Peter reverted the load balance patch and 2.6.25-rc4 accepted the reverting patch.

With kernel 2.6.25-rc5, volanoMark has about 6% regression on my 16-core tigerton. If I apply patch http://lkml.org/lkml/2008/2/20/83 which fixes the tbench regression issue, volanoMark regression becomes about 4%.
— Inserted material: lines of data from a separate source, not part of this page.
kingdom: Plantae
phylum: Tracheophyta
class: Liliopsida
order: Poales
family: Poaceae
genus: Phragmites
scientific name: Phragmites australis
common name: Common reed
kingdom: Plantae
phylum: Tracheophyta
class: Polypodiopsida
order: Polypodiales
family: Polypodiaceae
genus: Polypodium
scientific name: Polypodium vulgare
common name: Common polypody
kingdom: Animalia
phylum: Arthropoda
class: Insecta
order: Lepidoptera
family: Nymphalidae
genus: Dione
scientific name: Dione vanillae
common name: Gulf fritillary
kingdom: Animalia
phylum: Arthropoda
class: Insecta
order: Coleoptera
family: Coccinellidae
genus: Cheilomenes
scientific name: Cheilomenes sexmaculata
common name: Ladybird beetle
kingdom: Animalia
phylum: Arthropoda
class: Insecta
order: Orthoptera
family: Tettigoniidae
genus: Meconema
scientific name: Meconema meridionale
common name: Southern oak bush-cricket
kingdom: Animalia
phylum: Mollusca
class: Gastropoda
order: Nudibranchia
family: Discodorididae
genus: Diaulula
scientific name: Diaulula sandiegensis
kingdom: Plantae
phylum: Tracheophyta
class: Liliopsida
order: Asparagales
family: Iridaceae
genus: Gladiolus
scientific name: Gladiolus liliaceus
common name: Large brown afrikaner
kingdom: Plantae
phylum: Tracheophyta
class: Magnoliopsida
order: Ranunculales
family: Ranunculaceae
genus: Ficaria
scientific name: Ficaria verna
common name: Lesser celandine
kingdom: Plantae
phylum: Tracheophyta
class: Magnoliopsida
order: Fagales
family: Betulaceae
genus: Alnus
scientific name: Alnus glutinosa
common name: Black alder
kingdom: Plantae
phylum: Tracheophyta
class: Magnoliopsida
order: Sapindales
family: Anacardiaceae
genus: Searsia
I tried to bisect down which patch caused the last 4%, but found it's very hard. One thing is many patches depend on the reverted patches. The other thing is I find the testing result isn't stable since 2.6.25-rc1. The result variation might be more than 15% sometimes. I ran the testing against the same kernel for many times to get the best result.

I also tried to tune some sched_XXX parameters under /proc/sys/kernel, but didn't get better result than the default configuration.

Above regression exists on the 2.93GHz 16-core tigerton. With the less powerful 2.40GHz 16-core tigerton, the regression is less than 1%, but result is not stable and results of many runs might have about 15% variation.

On 8-core stoakley, the regression is about 1%.
Comment 4 Rafael J. Wysocki 2008-03-18 17:40:21 UTC
References : http://lkml.org/lkml/2008/3/18/81

Caused by:

commit e22ecef1d2658ba54ed7d3fdb5d60829fb434c23
Author: Ingo Molnar <mingo@elte.hu>
Date:   Fri Mar 14 22:16:08 2008 +0100

    sched: fix fair sleepers
Comment 6 Adrian Bunk 2008-04-06 13:53:55 UTC
According to comment #3 this commit was not enough for completely fixing the regression.